Proof If dim K < n then any hyperplane containing K is a supporting hyperplane at each point of K. In what follows we are going to construct supporting hyperplanes passing through the boundary points of K. The proof is actually an inductive process on the dimension of the embedding space. The case of the coordinate plane. Let K be a closed convex subset of dimension 2 in the coordinate plane and suppose that the origin is one of the boundary points by translating K if necessary. Consider the central projection of K through the origin to the unit circle. The image of K is a connected arc belonging to a central angle with measure at most π because of the convexity of K.

Figure 45: The case of the coordinate plane.

Therefore there exists a diagonal of the circle which bounds this arc together with the set K. The case of higher dimensional coordinate spaces.

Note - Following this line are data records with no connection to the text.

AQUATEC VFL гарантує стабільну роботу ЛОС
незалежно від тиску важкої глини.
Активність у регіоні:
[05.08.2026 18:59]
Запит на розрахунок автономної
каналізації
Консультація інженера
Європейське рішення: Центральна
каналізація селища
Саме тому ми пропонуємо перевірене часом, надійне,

Figure 46: The orthogonal projection.

Let p be an arbitrary boundary point and consider a hyperplane H of dimension n - 1 passing through p in the coordinate space of dimension n. If H supports K then there is nothing to prove. Otherwise let K' be the intersection of H and K. It is a closed convex subset of maximal dimension[7] in H as the coordinate space of dimension n - 1. Taking the supporting hyperplane at p in H to the intersection K' we have a hyperplane H' of dimension n - 2. Let P' be the orthogonal complement to H'. Then P' is of dimension two. Consider the orthogonal projection π(K) in P'. Since H' is a supporting hyperplane to K' in H the point π(p) supports π(K') in the common line l of H and P'.Therefore π(p) is on the boundary of the projected set π(K) as well and we can consider the supporting line l' in P' to the set π(K) at π(p).

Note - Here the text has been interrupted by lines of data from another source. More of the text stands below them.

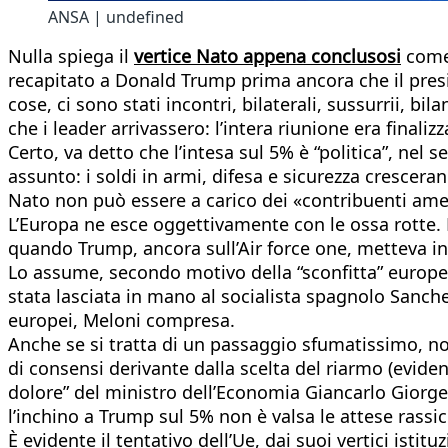
ANSA | undefined
Nulla spiega il
vertice Nato appena conclusosi
come 
recapitato a Donald Trump prima ancora che il presid
cose, ci sono stati incontri, bilaterali, sussurrii,
che i leader arrivassero: l’intera riunione era finali
Certo, va detto che l’intesa sul 5% è “politica”, nel s
assunto: i soldi in armi, difesa e sicurezza crescer
Nato non può essere a carico dei «contribuenti ame
L’Europa ne esce oggettivamente con le ossa rotte.
quando Trump, ancora sull’Air force one, metteva in
Lo assume, secondo motivo della “sconfitta” europea,
stata lasciata in mano al socialista spagnolo Sanche
europei, Meloni compresa.
Anche se si tratta di un passaggio sfumatissimo, n
di consensi derivante dalla scelta del riarmo (evident
dolore” del ministro dell’Economia Giancarlo Giorget
l’inchino a Trump sul 5% non è valsa le attese rassi
È evidente il tentativo dell’Ue, dai suoi vertici isti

Figure 47: The supporting hyperplane.

The corresponding supporting hyperplane to K at p is just the affine hull of the union of H' and l'. ▮

Theorem 7.1.3 (The converse of the existence theorem.) Let K be a closed n- dimensional convex set in the coordinate space of dimension n. If for any boundary point p of K there exits a supporting hyperplane passing through p then K is convex.

Proof If K is just the coordinate space of dimension n then we have nothing to prove. Therefore we can suppose that there exists an element v which is not in K. Let w be in the interior of K and suppose that p is its boundary point on the segment s(v,w). Since w is contained in K together with an open neighbourhood we have that the supporting hyperplane at p does not contain w and, consequently, the hyperplane strictly separates the endpoints v and w. At the same time v and the set K are separated. We have just proved that if v is not in K then there exists a supporting hyperplane of K such that v and K are separated. In fact the opposite half space to that containing K contains v in its interior. Let Ω be the intersection of closed half spaces containing K. It is clear that K is a subset of Ω and the equality of K and Ω follows from the fact that each point v in the complement of K is in the complement of Ω. Therefore Ω is a subsetof K. But the intersection of closed half spaces is convex. So is K as was to be proved. ▮

Remark The theorem can be considered as an external characterization of convexity of sets. Another possibility of such a characterization is to prove that if a closed subset satisfies the nearest-point property then it is convex, see also excercise 7.4.2.

Corollary 7.1.4 Let K be a closed n-dimensional convex set in the coordinate space of dimension n. K is convex if and only if for any boundary point p of K there exits a supporting hyperplane passing through p.